4. Is the manuscript presented in an intelligible fashion and written in standard English?

PLOS ONE does not copyedit accepted manuscripts, so the language in submitted articles must be clear, correct, and unambiguous. Any typographical or grammatical errors should be corrected at revision, so please note any specific errors here.

Reviewer #1: Yes

Reviewer #2: Yes

Reviewer #3: Yes

Reviewer #4: Yes

**********

5. Review Comments to the Author

Please use the space provided to explain your answers to the questions above.
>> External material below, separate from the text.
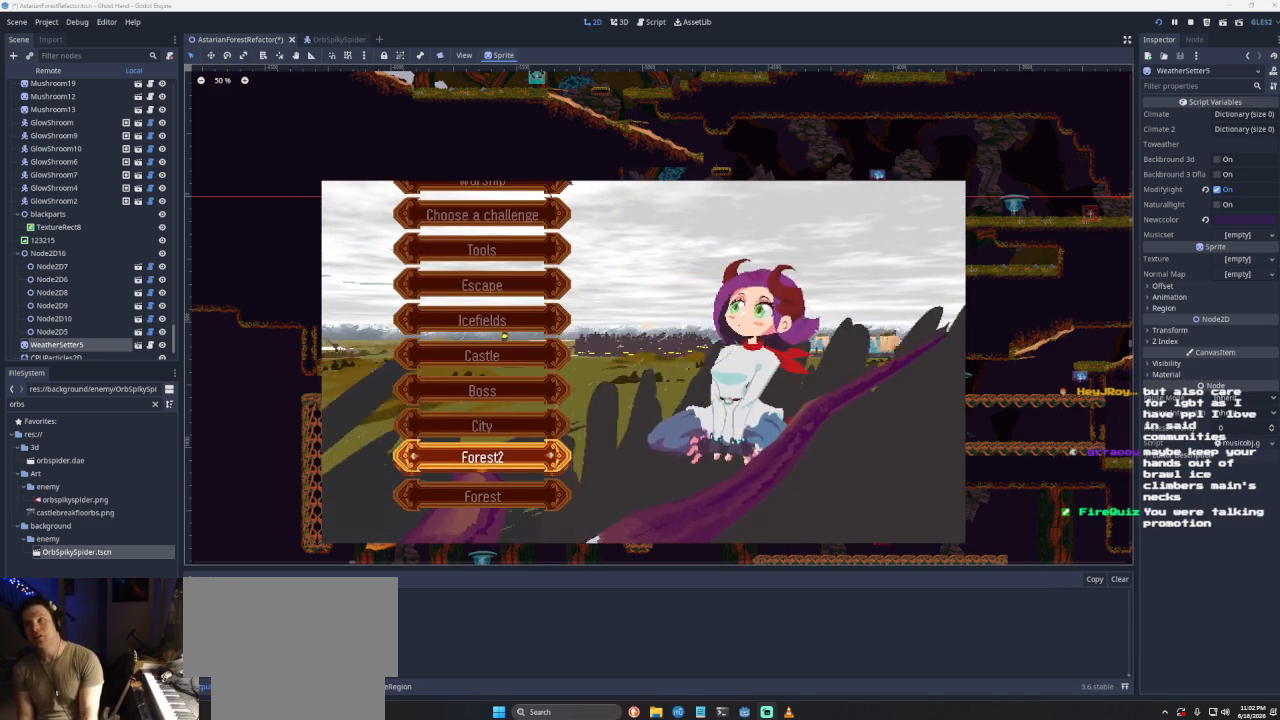
{"buttons": [], "left_stick": "center", "right_stick": "center", "events": []}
You may also include additional comments for the author, including concerns about dual publication, research ethics, or publication ethics. (Please upload your review as an attachment if it exceeds 20,000 characters)

Reviewer #1: This is an interesting study. The actual quality of MCQ can be assessed by item analysis after testing it on students. The authors used assessment by experts. The study is interesting. needs some changes.
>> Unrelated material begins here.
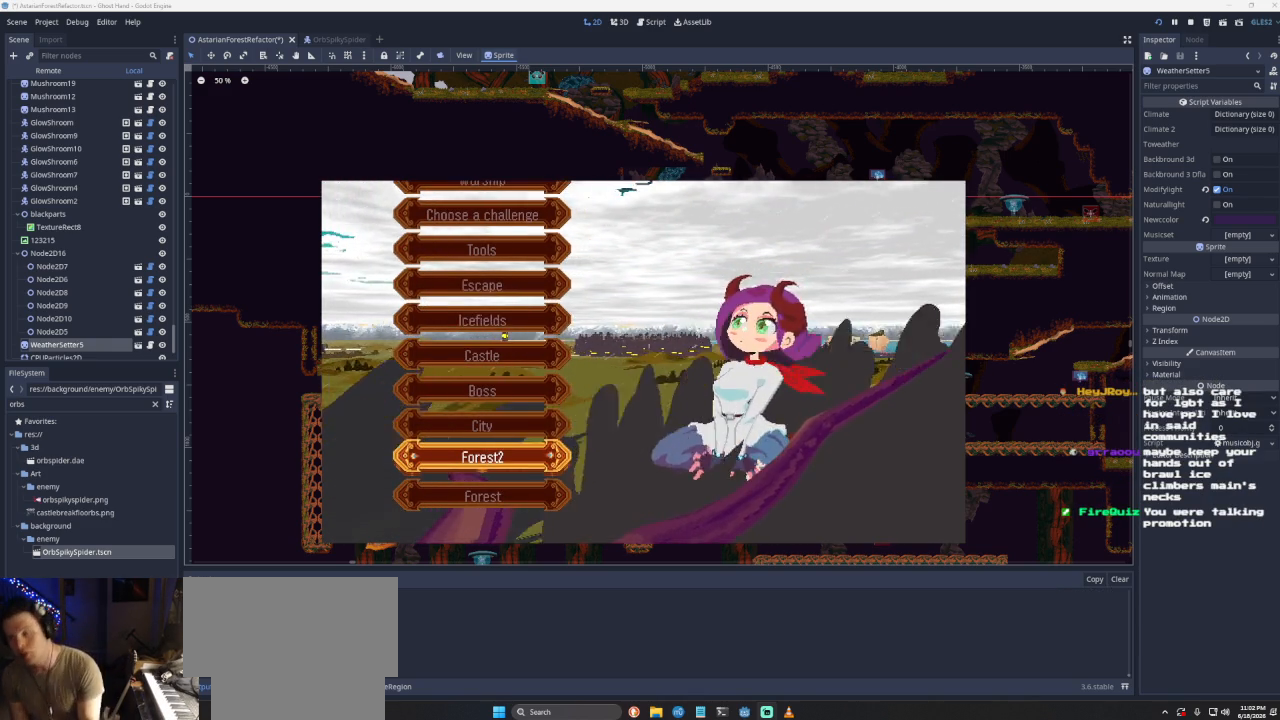
{"buttons": [], "left_stick": "center", "right_stick": "center", "events": []}
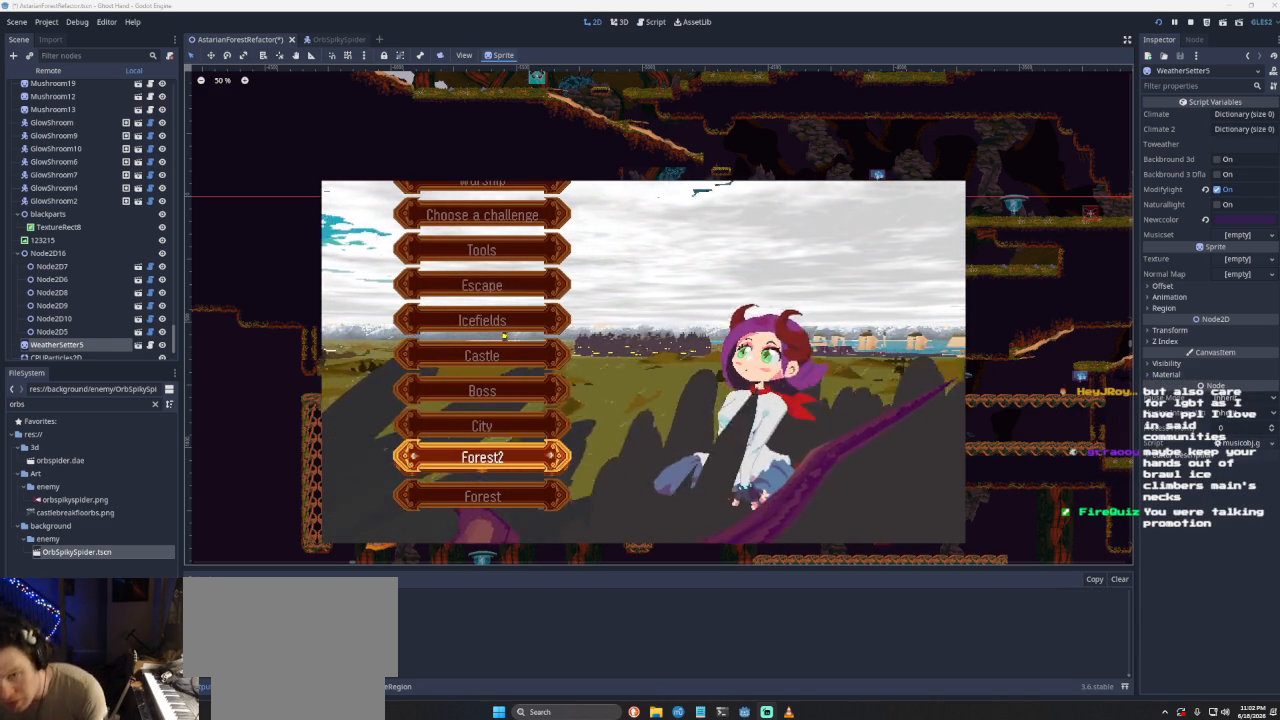
{"buttons": [], "left_stick": "center", "right_stick": "center", "events": []}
In title specify exam of which country? Different countries has different level of difficulty.

"An international prospective study" is not needed.
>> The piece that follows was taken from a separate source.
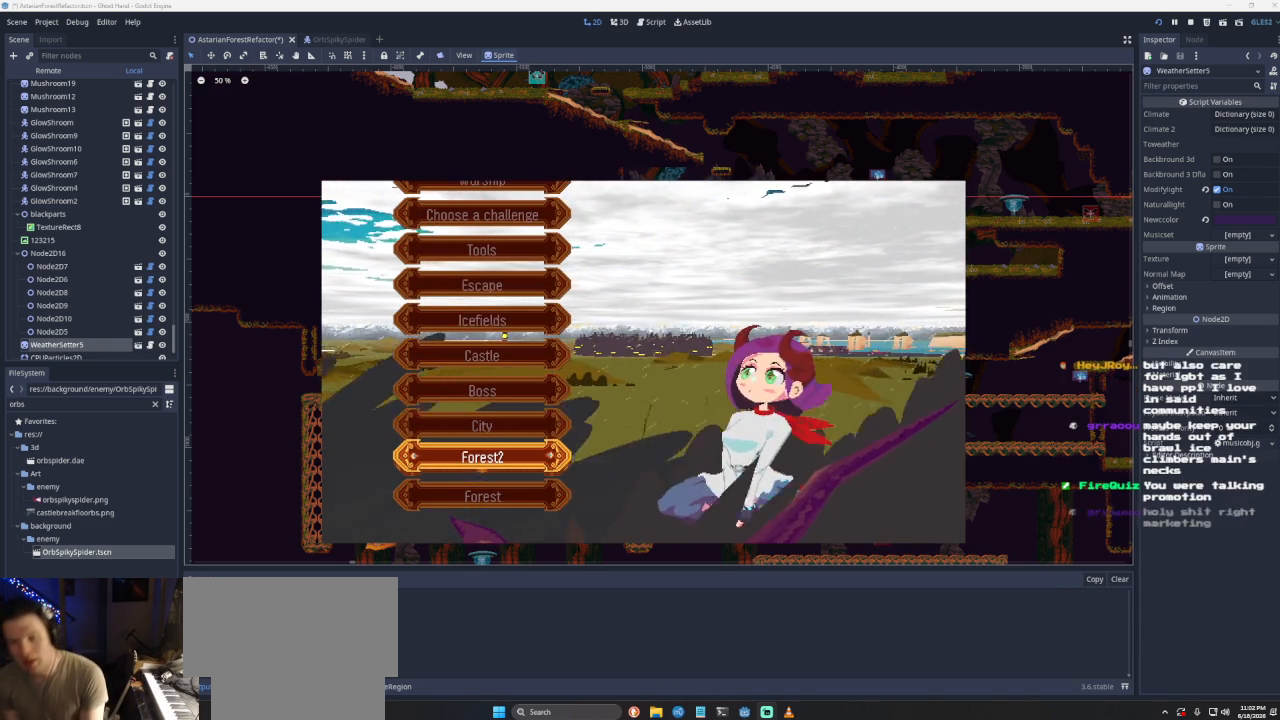
{"buttons": [], "left_stick": "center", "right_stick": "center", "events": []}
Background in abstract may have more detail about why this study was conducted.

Avoid old references.

Figure 3 is hazy.

Reviewer #2: My main criticism concerns the method used to assess the quality of the questions. For me the only scientifically valid way to evaluate the quality of the questions is to use them in real life, in official exams for example. Only the statistical analysis of students' answers makes it possible to evaluate the quality of a question. This is especially true for distractors. Making this criticism in the discussion is necessary in my opinion.

Reviewer #3: Many thanks for the authors to tackle this hot topic in medical education. I enjoyed reading your manuscript however, the following points should be addressed to improve it

1. The title “ChatGPT versus human in generating medical graduate exam questions” indicate more general term while the study mentioned only MCQ type of questions so either you need to include other types of questions or change the title to indicate the MCQ.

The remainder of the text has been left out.